Indeed, the Government has not covered itself in glory at any stage of this process. The genesis of the consolidation of the AGS back into the Department was in the report of the Commission of Audit in early 2014.
I will not mince my words. In contrast with the seriousness and the nuance of the work pursued by the Labor Government on the issue of Commonwealth legal services, the work of the Commission of Audit on the AGS is an embarrassment.
The Report devotes the grand sum of 200 words to the topic. The Commission stated, bluntly, that it could see no compelling rationale for the role of the AGS in a competitive market for Commonwealth legal services. This would come as some surprise to government clients, who firmly and sincerely value the work of the AGS in that market.
The Commission recommended consolidation of part of the AGS into the Department, presumably that which is responsible for tied work, and a wind-up of the remainder.
The Government, we now know, has pursued a different course. As I understand it, the Government now proposes, as an administrative matter, to rehouse the AGS within the Department. We are told that it will be business as usual in terms of the work of the AGS.
Again, I welcome your views on the substance of this measure.
Introducing the Judiciary Amendment Bill into the Senate, Minister Fifield on behalf of the Attorney-General announced that the Secretary of the Attorney-Generals Department would be conducting a broad review into Commonwealth legal services.
This is to be welcomed, and I encourage all of you to participate. It is, frankly, what should have happened before the current proposal was brought forward.
Conclusion
As I said at the outset, there has been great change to the Commonwealths legal work over the brief history of our nation.
Clearly the breadth and the diversity of the Commonwealths resources have grown immeasurably over the decades. The modern, competitive market for Commonwealth legal services would, I am sure, have been quite unfathomable for those first government lawyers.
I am struck, however, by what has remained the same.
The work done by government lawyers continues to be crucial to the public interest. It continues to be technically demanding and to require specialised knowledge and skill. In moments of crisis, it requires the same sort of initiative and creativity shown by Robert Garran and his contemporaries.

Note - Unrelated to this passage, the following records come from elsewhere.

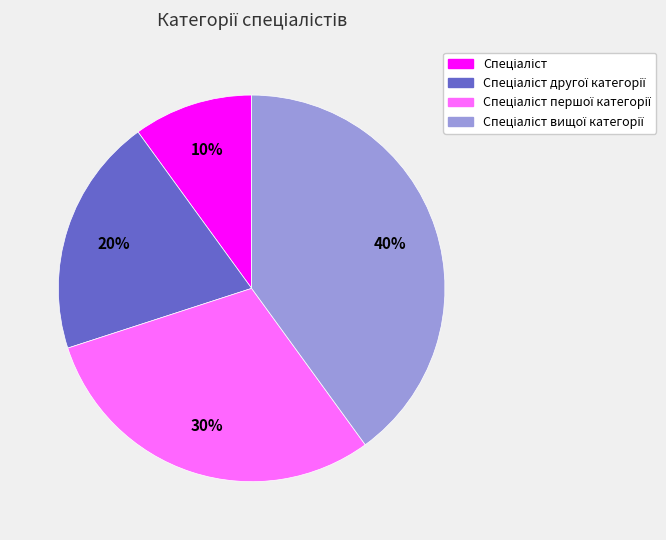

To the nearest percent, what is the average slice percentage?

25%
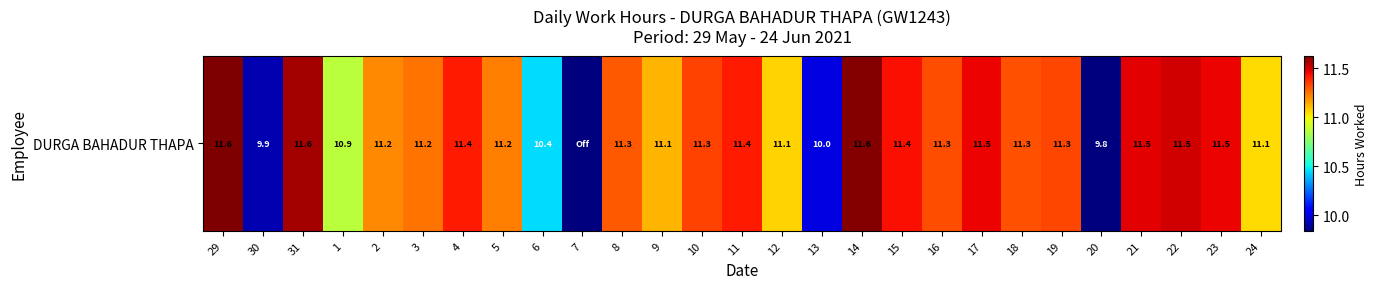

The chart shows a value of 11.3 at 19. True or false?

True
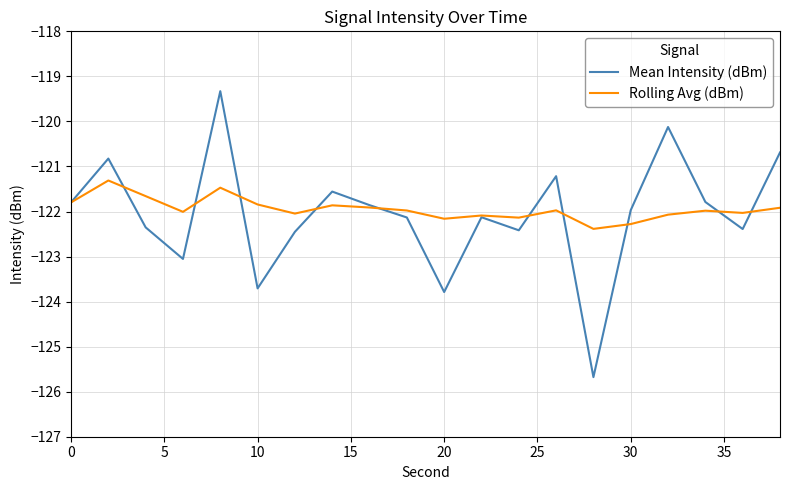

Which series has the widest spread of values?

Mean Intensity (dBm)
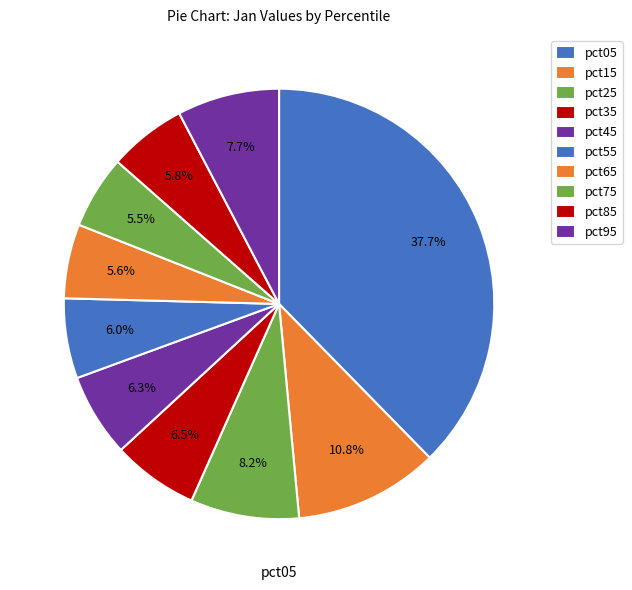

How many segments does this pie chart have?

10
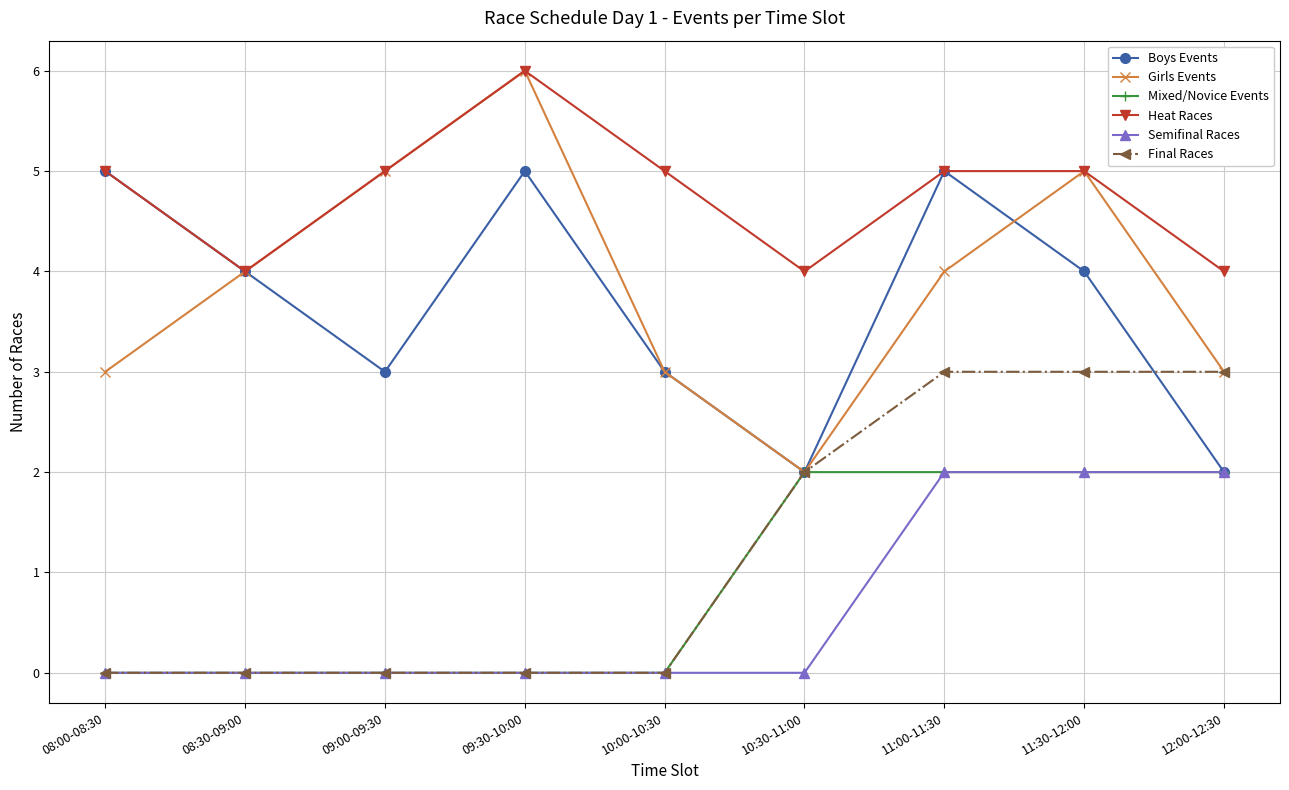

What is the spread (max minus min) of values at 10:30-11:00?

4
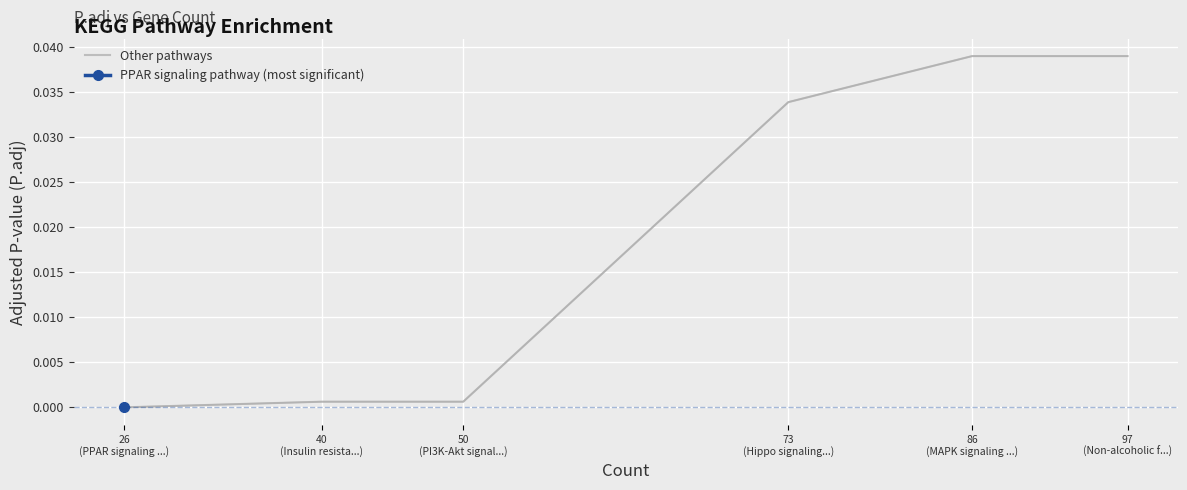

What is the label of the 4th point from the right?

50
(PI3K-Akt signal...)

As always, Government is a demanding client. My predecessor as Attorney-General in the Labor Government, Nicola Roxon, once referred to government lawyers having a difficult, challenging and potentially dangerous job not unlike lion tamers. My parliamentary colleague Andrew Leigh, recounting Nicolas remark to an audience of in-house government lawyers, quipped that he wasnt sure who the lions were in that analogy.
Now as then, however, the Commonwealth is ably served by men and women who dedicate their legal careers to public service, whether formally in the employ of the Government or not.
Thank you very much for the initiation to speak to you today. I hope that this is just the start of a much longer conversation about the future of government lawyers in Australia, and as I have said, I would be grateful for your thoughts whether today or in coming months.